Kospex is a CLI which aims to "look at the guts of your code" to help gain insights into your developers and technology landscape. It uses database structure from the excellent Mergestat lite to model data from git repositories.
kospex is currently a collection of tools, bound together by python in a docker container. It works by analysing cloned repositories on the filesystem.
See section "Git code layout for running analysis" below. For simple "one off" analysis just clone some repo's into a directory as a starting point.
Ideally, a structure like
/BASE/GIT_SERVER/ORG/REPO
git clone https://github.com/kospex/kospex.git
Optional but strongely recommended - use a python virtual env.
pip install -r requirements.txt
Follow the instructions for installing scc
export PATH=$PATH:$PWD
Add this directory to your path, kospex toolkit is a collection on python executables.
If you are ok to use the ~/code directory for cloned repos, then run:
kospex init --default
kospex sync [GIT_REPO]
kospex developers -repo [GIT_REPO]
kospex tech-landscape -metadata
You can also use the kgit command to clone and sync a repo you have access to
kgit clone -sync -repo https://github.com/mergestat/mergestat-lite
The above command will clone into the KOSPEX_CODE/GIT_SERVER/ORG/REPO structure
One option, if you're inspecting code on your own laptop is to use use your home directory.
~/kospex/
We'll place config files and the kospex DB (Sqlite3) in here for sync'ed data
~/code/
This should be your GIT_DATA_DIRECTORY with a structure like
GIT_SERVER/ORG/REPO
For example, in your ~/code it might look like:
github.com/kospex/kospex
github.com/mergestat/mergestat-lite
This way we have a nice deterministic way of separating different orgs, potentially different instances (e.g. you have an on premise bitbucket and use GitHub.com) as well.
- Identify technology landscape
- Identify active developers (e.g. who's had their code committer in the last 90 days)
- Identify key person or offboarding risk
- Identify potential complexity challenges (or conceptual integrity concerns)
- Aggregate repo metadata into a single database for easier and faster querying
kospex sync PATH/TO/GIT_REPO
Most functions require the data to be synced.
List the active developers (90 days) in the given repo (sync required)
kospex developers -repo PATH/TO/REPO
List the developers in the given repo_id (sync'ed data in the kospex DB)
kospex developers -repo_id=github.com˜ORG˜REPO
use -days NUM for seen in the last # of days (e.g. 90 or 365)
List the overall tech stack, based on file extension, for all sync'ed repos
kospex tech-landscape
List the overall tech stack for all sync'ed repos (using scc)

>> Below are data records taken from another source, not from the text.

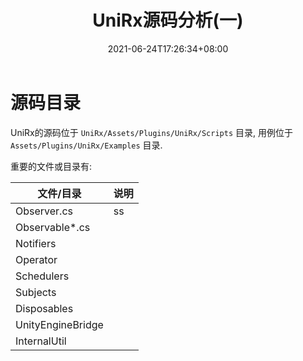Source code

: #+TITLE: UniRx源码分析(一)
#+DATE: 2021-06-24T17:26:34+08:00
#+TAGS[]: Unity UniRx
#+CATEGORIES[]: UniRx源码分析
#+LAYOUT: post
#+OPTIONS: toc:nil
#+DRAFT: true

* 源码目录
UniRx的源码位于 =UniRx/Assets/Plugins/UniRx/Scripts= 目录, 用例位于 =Assets/Plugins/UniRx/Examples= 目录.

重要的文件或目录有:

| 文件/目录         | 说明 |
|-------------------+------|
| Observer.cs       | ss   |
| Observable*.cs    |      |
| Notifiers         |      |
| Operator          |      |
| Schedulers        |      |
| Subjects          |      |
| Disposables       |      |
| UnityEngineBridge |      |
| InternalUtil      |      |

kospex tech-landscape -metadata
List the overall tech stack for a repo (using scc)
kospex tech-landscape -repo PATH/TO/REPO
List the tech stack in the given repo_id (sync'ed data in the kospex DB)
kospex tech-landscape -repo_id=github.com˜ORG˜REPO
- Precompute data where possible and useful
- Flatten tables, data warehouse style, to enabled easier querying and slicing by git server, owner and repo
- Be as agnostic to the git provider (i.e. GitHub, BitBucket, GitLab) for base use cases
- Be mindful that "there is no perfect", only indicators
- Separate cloning and pull updates from the analysis
- Build out automated functional and regressions testing (Currently manual)
- Build the ability to identify key person or offboarding risk
- Improve use case documentation
- Provide a mechanism to better map author_emails to users
Most tables have a column, _repo_id, in the format of GIT_SERVER˜OWNER˜REPO
So for the repository https://github.com/kospex/kospex the _repo_id would be github.com˜kospex˜kospex
Most queries use author_email from git to mean a "developer". This is not always accurate as GitHub
We're aiming to [k]now your c[o]de by in[spe]cting the haruspe[x]. From Wikipedia, The Latin terms haruspex and haruspicina are from an archaic word, hīra = "entrails, intestines"
So we're going to help look at the "guts of your code" to gain an understanding of the applications, technology landscape (sprawl?) and developers.